North Carolina Governor Roy Cooper has set targets of 2.8 gigawatts of wind energy generated off of the NC coast by 2030 and 8 gigawatts by 2040.

If developed, the newest proposed offshore wind farm would not be visible from shore.

Duke Energy officials estimate it will take about 10 years to develop the site. A site assessment plan, looking at how Duke will evaluate the wind energy potential of the area, will be developed during the next year.

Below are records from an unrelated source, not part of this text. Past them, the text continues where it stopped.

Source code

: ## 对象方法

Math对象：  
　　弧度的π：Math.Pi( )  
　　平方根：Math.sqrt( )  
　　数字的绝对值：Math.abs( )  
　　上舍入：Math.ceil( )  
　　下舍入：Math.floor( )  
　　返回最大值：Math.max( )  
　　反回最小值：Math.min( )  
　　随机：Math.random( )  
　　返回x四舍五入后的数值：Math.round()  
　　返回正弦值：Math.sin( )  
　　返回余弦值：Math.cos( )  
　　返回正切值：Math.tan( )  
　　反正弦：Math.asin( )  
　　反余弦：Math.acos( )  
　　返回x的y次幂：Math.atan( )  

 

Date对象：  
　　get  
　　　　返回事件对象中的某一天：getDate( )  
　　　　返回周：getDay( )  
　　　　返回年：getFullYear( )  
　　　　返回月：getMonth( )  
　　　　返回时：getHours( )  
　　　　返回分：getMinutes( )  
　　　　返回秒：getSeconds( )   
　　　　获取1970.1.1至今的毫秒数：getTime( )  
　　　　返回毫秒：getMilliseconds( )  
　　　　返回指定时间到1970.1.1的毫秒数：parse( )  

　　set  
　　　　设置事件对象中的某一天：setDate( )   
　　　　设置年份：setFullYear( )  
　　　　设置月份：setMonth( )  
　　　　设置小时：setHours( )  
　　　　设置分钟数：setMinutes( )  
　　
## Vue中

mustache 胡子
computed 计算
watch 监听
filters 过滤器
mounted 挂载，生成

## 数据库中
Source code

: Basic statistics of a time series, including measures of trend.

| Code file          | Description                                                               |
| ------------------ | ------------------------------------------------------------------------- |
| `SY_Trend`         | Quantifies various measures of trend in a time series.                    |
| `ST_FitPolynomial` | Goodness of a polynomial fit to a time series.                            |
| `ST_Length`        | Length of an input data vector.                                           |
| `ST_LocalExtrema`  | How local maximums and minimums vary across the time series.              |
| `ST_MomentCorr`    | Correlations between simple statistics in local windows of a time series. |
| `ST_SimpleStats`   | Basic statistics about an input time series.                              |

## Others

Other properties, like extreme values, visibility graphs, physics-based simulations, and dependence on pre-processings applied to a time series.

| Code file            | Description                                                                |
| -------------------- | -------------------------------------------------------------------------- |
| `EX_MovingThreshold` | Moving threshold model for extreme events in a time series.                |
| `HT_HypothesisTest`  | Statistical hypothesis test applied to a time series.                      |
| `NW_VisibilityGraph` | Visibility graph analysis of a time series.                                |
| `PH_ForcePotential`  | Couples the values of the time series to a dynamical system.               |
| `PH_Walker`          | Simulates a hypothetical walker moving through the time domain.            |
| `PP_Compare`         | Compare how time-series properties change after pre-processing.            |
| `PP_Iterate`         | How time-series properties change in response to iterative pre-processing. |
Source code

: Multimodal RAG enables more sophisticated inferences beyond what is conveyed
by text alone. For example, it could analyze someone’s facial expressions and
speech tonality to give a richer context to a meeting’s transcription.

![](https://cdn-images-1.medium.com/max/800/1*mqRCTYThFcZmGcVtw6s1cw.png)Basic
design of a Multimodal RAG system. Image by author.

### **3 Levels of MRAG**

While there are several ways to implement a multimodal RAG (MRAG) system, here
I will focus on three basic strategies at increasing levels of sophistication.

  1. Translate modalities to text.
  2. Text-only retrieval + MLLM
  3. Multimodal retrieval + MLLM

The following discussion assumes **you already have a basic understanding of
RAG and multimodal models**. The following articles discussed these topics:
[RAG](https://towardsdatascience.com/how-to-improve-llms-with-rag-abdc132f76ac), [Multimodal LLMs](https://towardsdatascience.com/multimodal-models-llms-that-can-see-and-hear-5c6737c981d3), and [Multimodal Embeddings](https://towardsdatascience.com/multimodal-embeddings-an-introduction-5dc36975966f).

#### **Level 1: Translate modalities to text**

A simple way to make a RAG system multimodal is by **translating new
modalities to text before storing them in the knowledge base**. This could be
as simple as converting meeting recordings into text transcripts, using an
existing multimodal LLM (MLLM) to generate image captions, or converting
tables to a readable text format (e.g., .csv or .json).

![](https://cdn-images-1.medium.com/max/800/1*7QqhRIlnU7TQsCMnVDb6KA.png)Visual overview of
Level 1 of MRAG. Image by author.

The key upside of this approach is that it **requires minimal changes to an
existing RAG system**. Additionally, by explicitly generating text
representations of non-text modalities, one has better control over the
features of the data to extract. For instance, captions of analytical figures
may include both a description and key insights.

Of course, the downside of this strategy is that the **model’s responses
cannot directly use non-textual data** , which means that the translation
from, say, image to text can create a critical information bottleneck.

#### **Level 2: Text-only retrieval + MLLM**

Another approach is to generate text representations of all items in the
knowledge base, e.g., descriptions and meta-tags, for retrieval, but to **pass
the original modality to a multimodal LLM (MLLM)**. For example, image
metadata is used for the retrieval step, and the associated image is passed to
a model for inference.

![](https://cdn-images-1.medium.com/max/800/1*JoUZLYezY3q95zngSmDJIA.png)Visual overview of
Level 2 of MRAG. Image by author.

TotalEnergies, the French energy company that won the other lease, reports it is considering developing floating wind energy platforms. The firm is building similar offshore wind farms in France, the United Kingdom, and in South Korea.

TotalEnergies is also building an offshore wind project off of the New York-New Jersey coast.

Back in 2017, the wind energy company Avangrid paid $9 million for a lease off of Kitty Hawk. It is expected to begin operations by the end of the decade.